*Task inputs:*
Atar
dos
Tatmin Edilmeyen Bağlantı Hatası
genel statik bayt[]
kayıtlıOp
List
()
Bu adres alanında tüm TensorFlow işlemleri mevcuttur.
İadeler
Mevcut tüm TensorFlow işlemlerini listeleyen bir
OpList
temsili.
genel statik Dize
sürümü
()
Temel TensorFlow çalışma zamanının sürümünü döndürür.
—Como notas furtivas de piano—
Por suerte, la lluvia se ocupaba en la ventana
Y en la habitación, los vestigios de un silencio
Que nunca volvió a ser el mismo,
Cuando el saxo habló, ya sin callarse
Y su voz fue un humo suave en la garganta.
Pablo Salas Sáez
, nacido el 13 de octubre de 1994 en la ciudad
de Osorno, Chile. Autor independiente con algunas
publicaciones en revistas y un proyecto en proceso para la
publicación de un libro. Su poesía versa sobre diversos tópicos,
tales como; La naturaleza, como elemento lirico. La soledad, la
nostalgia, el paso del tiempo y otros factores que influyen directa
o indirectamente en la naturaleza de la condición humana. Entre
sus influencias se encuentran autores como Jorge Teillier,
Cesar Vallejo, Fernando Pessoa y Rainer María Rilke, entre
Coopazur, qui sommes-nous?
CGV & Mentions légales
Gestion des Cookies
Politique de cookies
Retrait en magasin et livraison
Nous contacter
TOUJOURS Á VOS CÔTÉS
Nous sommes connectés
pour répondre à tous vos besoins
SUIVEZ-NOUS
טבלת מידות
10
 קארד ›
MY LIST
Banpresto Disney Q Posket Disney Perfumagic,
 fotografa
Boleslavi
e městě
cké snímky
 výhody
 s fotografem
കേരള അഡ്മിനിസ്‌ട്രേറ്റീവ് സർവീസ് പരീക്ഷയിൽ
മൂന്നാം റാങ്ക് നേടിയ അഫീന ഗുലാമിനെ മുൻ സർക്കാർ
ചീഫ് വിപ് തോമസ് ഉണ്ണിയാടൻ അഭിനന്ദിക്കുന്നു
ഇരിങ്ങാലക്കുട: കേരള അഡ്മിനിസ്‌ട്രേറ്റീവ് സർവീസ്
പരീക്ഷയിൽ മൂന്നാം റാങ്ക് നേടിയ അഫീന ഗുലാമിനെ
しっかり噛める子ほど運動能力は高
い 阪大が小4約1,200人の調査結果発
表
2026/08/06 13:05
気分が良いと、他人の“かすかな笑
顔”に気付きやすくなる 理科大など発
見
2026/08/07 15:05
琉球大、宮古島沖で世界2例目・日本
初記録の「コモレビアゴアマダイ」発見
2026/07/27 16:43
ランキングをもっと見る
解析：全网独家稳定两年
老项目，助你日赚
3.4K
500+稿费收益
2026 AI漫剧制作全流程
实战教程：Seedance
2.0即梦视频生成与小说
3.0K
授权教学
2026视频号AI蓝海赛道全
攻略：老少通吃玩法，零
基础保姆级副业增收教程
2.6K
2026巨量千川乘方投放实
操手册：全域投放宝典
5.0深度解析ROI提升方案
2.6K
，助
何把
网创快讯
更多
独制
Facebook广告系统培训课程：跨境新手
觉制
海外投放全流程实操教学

*Directions for this task:* Copy out all of the lines above again, changing nothing in them.

*Solution to this exercise:*
Atar
dos
Tatmin Edilmeyen Bağlantı Hatası
genel statik bayt[]
kayıtlıOp
List
()
Bu adres alanında tüm TensorFlow işlemleri mevcuttur.
İadeler
Mevcut tüm TensorFlow işlemlerini listeleyen bir
OpList
temsili.
genel statik Dize
sürümü
()
Temel TensorFlow çalışma zamanının sürümünü döndürür.
—Como notas furtivas de piano—
Por suerte, la lluvia se ocupaba en la ventana
Y en la habitación, los vestigios de un silencio
Que nunca volvió a ser el mismo,
Cuando el saxo habló, ya sin callarse
Y su voz fue un humo suave en la garganta.
Pablo Salas Sáez
, nacido el 13 de octubre de 1994 en la ciudad
de Osorno, Chile. Autor independiente con algunas
publicaciones en revistas y un proyecto en proceso para la
publicación de un libro. Su poesía versa sobre diversos tópicos,
tales como; La naturaleza, como elemento lirico. La soledad, la
nostalgia, el paso del tiempo y otros factores que influyen directa
o indirectamente en la naturaleza de la condición humana. Entre
sus influencias se encuentran autores como Jorge Teillier,
Cesar Vallejo, Fernando Pessoa y Rainer María Rilke, entre
Coopazur, qui sommes-nous?
CGV & Mentions légales
Gestion des Cookies
Politique de cookies
Retrait en magasin et livraison
Nous contacter
TOUJOURS Á VOS CÔTÉS
Nous sommes connectés
pour répondre à tous vos besoins
SUIVEZ-NOUS
טבלת מידות
10
 קארד ›
MY LIST
Banpresto Disney Q Posket Disney Perfumagic,
 fotografa
Boleslavi
e městě
cké snímky
 výhody
 s fotografem
കേരള അഡ്മിനിസ്‌ട്രേറ്റീവ് സർവീസ് പരീക്ഷയിൽ
മൂന്നാം റാങ്ക് നേടിയ അഫീന ഗുലാമിനെ മുൻ സർക്കാർ
ചീഫ് വിപ് തോമസ് ഉണ്ണിയാടൻ അഭിനന്ദിക്കുന്നു
ഇരിങ്ങാലക്കുട: കേരള അഡ്മിനിസ്‌ട്രേറ്റീവ് സർവീസ്
പരീക്ഷയിൽ മൂന്നാം റാങ്ക് നേടിയ അഫീന ഗുലാമിനെ
しっかり噛める子ほど運動能力は高
い 阪大が小4約1,200人の調査結果発
表
2026/08/06 13:05
気分が良いと、他人の“かすかな笑
顔”に気付きやすくなる 理科大など発
見
2026/08/07 15:05
琉球大、宮古島沖で世界2例目・日本
初記録の「コモレビアゴアマダイ」発見
2026/07/27 16:43
ランキングをもっと見る
解析：全网独家稳定两年
老项目，助你日赚
3.4K
500+稿费收益
2026 AI漫剧制作全流程
实战教程：Seedance
2.0即梦视频生成与小说
3.0K
授权教学
2026视频号AI蓝海赛道全
攻略：老少通吃玩法，零
基础保姆级副业增收教程
2.6K
2026巨量千川乘方投放实
操手册：全域投放宝典
5.0深度解析ROI提升方案
2.6K
，助
何把
网创快讯
更多
独制
Facebook广告系统培训课程：跨境新手
觉制
海外投放全流程实操教学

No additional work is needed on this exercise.